Obtaining a home equity loan or line of credit provides access to cash and a boost to your tax deductions, but if not used wisely, it may put your financial wellbeing at risk. The California Society of CPAs (www.calcpa.org) outlines the pros and cons of tapping your home equity.
Home Equity Loan or Line: What's The Difference?
Before deciding whether to borrow against your home's equity, it's helpful to know the difference between a home equity loan and a home equity line of credit. A home equity loan is essentially a second mortgage. You borrow a lump sum on a fixed rate and pay it back in monthly installments over a fixed term, usually 10 to 15 years. A home equity loan is best suited for a one-time use such as a major home improvement project, college tuition, or debt consolidation. It's a good option for borrowers who prefer knowing exactly how much they will owe each month.
A home equity line of credit works more like a credit card and provides increased flexibility. The lender assigns you a credit limit and when you need cash, you draw against that limit by writing a check or using a special debit card. As you pay back the loan (the terms of repayment vary), the money becomes available to you again.

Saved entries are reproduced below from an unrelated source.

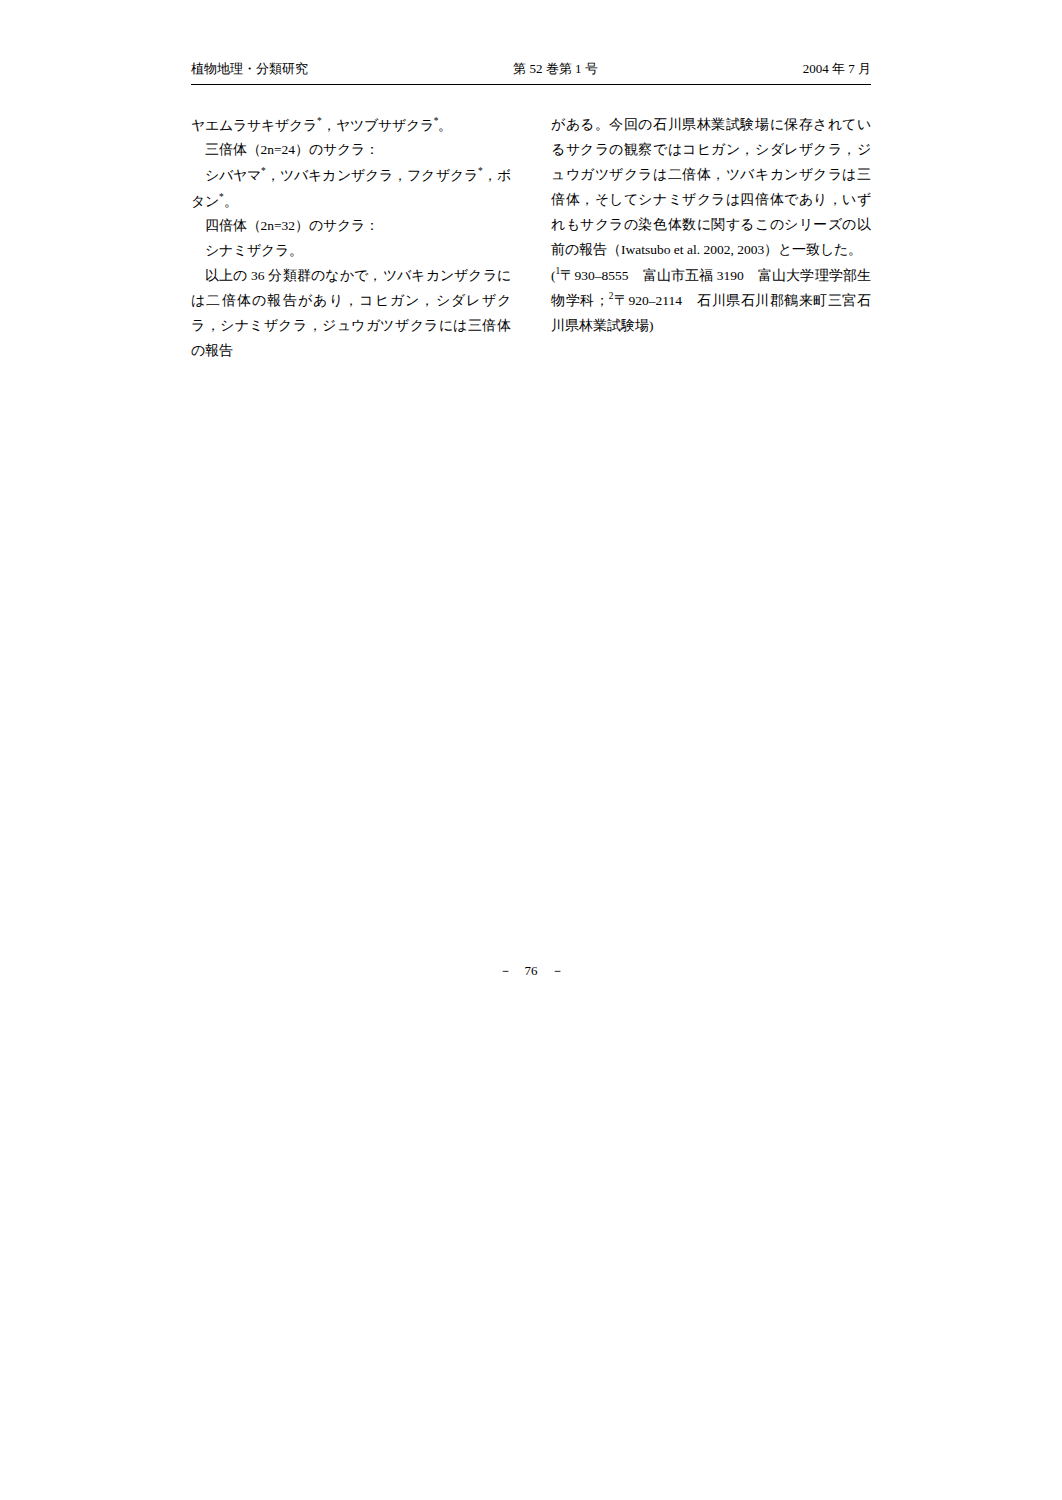植物地理・分類研究
第 52 巻第 1 号
2004 年 7 月
ヤエムラサキザクラ*，ヤツブサザクラ*。
三倍体（2n=24）のサクラ：
シバヤマ*，ツバキカンザクラ，フクザクラ*，ボタン*。
四倍体（2n=32）のサクラ：
シナミザクラ。
以上の 36 分類群のなかで，ツバキカンザクラには二倍体の報告があり，コヒガン，シダレザクラ，シナミザクラ，ジュウガツザクラには三倍体の報告
がある。今回の石川県林業試験場に保存されているサクラの観察ではコヒガン，シダレザクラ，ジュウガツザクラは二倍体，ツバキカンザクラは三倍体，そしてシナミザクラは四倍体であり，いずれもサクラの染色体数に関するこのシリーズの以前の報告（Iwatsubo et al. 2002, 2003）と一致した。
(1〒930–8555　富山市五福 3190　富山大学理学部生物学科；2〒920–2114　石川県石川郡鶴来町三宮石川県林業試験場)
－　76　－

Advantages of Borrowing Against Your Home's Equity
For most borrowers, one of the key advantages to borrowing against your home's equity is the ability to deduct the interest you pay. In most cases, you can deduct the interest on up to $100,000 ($50,000 for married couples filing separately) of home equity debt secured by your residence. If you pay $5,000 in interest on your home equity loan, your taxable income is reduced by that amount. Credit cards, car loans and other types of personal loans do not offer this tax benefit.

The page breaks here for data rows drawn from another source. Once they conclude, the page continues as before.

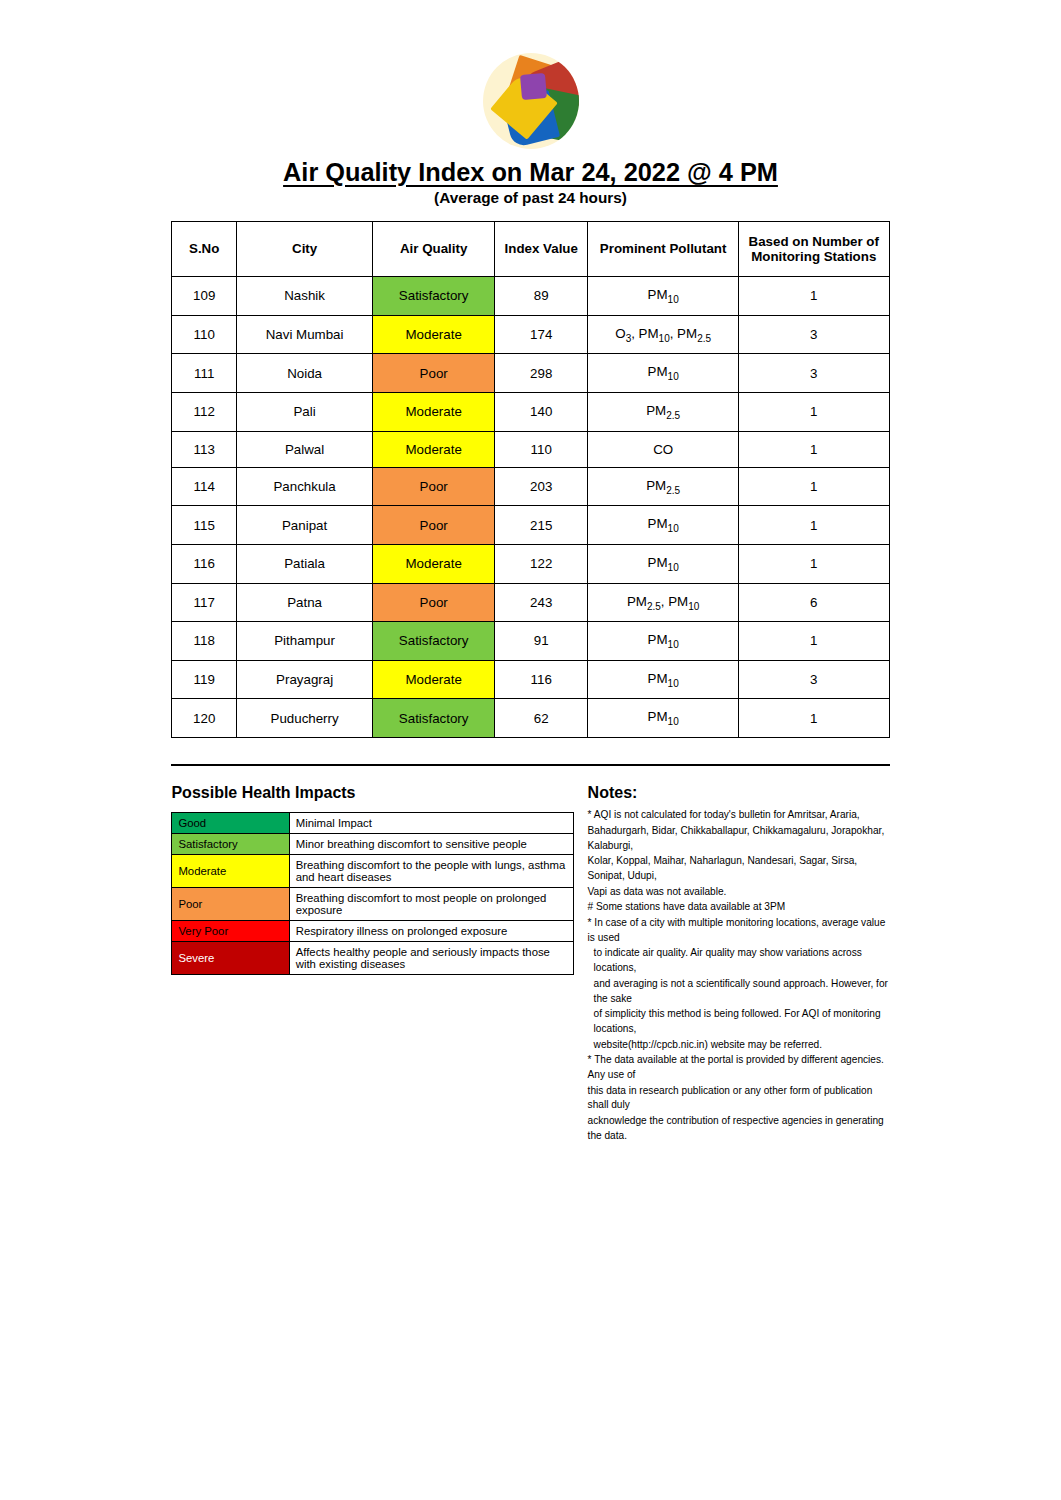Air Quality Index on Mar 24, 2022 @ 4 PM
(Average of past 24 hours)
| S.No | City | Air Quality | Index Value | Prominent Pollutant | Based on Number of Monitoring Stations |
| --- | --- | --- | --- | --- | --- |
| 109 | Nashik | Satisfactory | 89 | PM 10 | 1 |
| 110 | Navi Mumbai | Moderate | 174 | O 3 , PM 10 , PM 2.5 | 3 |
| 111 | Noida | Poor | 298 | PM 10 | 3 |
| 112 | Pali | Moderate | 140 | PM 2.5 | 1 |
| 113 | Palwal | Moderate | 110 | CO | 1 |
| 114 | Panchkula | Poor | 203 | PM 2.5 | 1 |
| 115 | Panipat | Poor | 215 | PM 10 | 1 |
| 116 | Patiala | Moderate | 122 | PM 10 | 1 |
| 117 | Patna | Poor | 243 | PM 2.5 , PM 10 | 6 |
| 118 | Pithampur | Satisfactory | 91 | PM 10 | 1 |
| 119 | Prayagraj | Moderate | 116 | PM 10 | 3 |
| 120 | Puducherry | Satisfactory | 62 | PM 10 | 1 |
Possible Health Impacts
| Good | Minimal Impact |
| Satisfactory | Minor breathing discomfort to sensitive people |
| Moderate | Breathing discomfort to the people with lungs, asthma and heart diseases |
| Poor | Breathing discomfort to most people on prolonged exposure |
| Very Poor | Respiratory illness on prolonged exposure |
| Severe | Affects healthy people and seriously impacts those with existing diseases |
Notes:
* AQI is not calculated for today's bulletin for Amritsar, Araria,
Bahadurgarh, Bidar, Chikkaballapur, Chikkamagaluru, Jorapokhar, Kalaburgi,
Kolar, Koppal, Maihar, Naharlagun, Nandesari, Sagar, Sirsa, Sonipat, Udupi,
Vapi as data was not available.
# Some stations have data available at 3PM
* In case of a city with multiple monitoring locations, average value is used
to indicate air quality. Air quality may show variations across locations,
and averaging is not a scientifically sound approach. However, for the sake
of simplicity this method is being followed. For AQI of monitoring locations,
website(http://cpcb.nic.in) website may be referred.
* The data available at the portal is provided by different agencies. Any use of
this data in research publication or any other form of publication shall duly
acknowledge the contribution of respective agencies in generating the data.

In addition to significant tax savings, home equity loans and lines of credit allow you to borrow more money at a lower interest rate than other types of loans. This makes them ideal for paying off high interest credit card debt. As an incentive to borrow, many lenders offer teaser rates, that is, an initial period at an even lower interest rate. Adding to their appeal, home equity loans and lines of credit are relatively easy to obtain since the loan is secured by your property.
Applying for a home equity line of credit means you always have ready access to money. This can be helpful in the event of an emergency, such as a job loss.
Disadvantages of Home Equity Loans And Lines Of Credit
The biggest disadvantage to a home equity loan or line of credit is that it puts ownership of your home at risk. If you default on this type of loan, you can lose your home. Before borrowing against your home, it's important to have a contingency plan for making the payments in the event you lose your job or are unable to work due to an illness.
For some individuals, a home equity loan or line of credit can lead to serious credit problems. For example, you can realize significant savings by using a home equity loan to pay high-interest credit card debt, but this strategy only makes sense if you have the discipline to stop using your credit cards. Finally, keep in mind that, because of the deduction phase-out rules, not all taxpayers are able to fully deduct the interest paid on home equity loan debt. A CPA can help you determine the impact of a home equity loan or line of credit on your particular tax situation.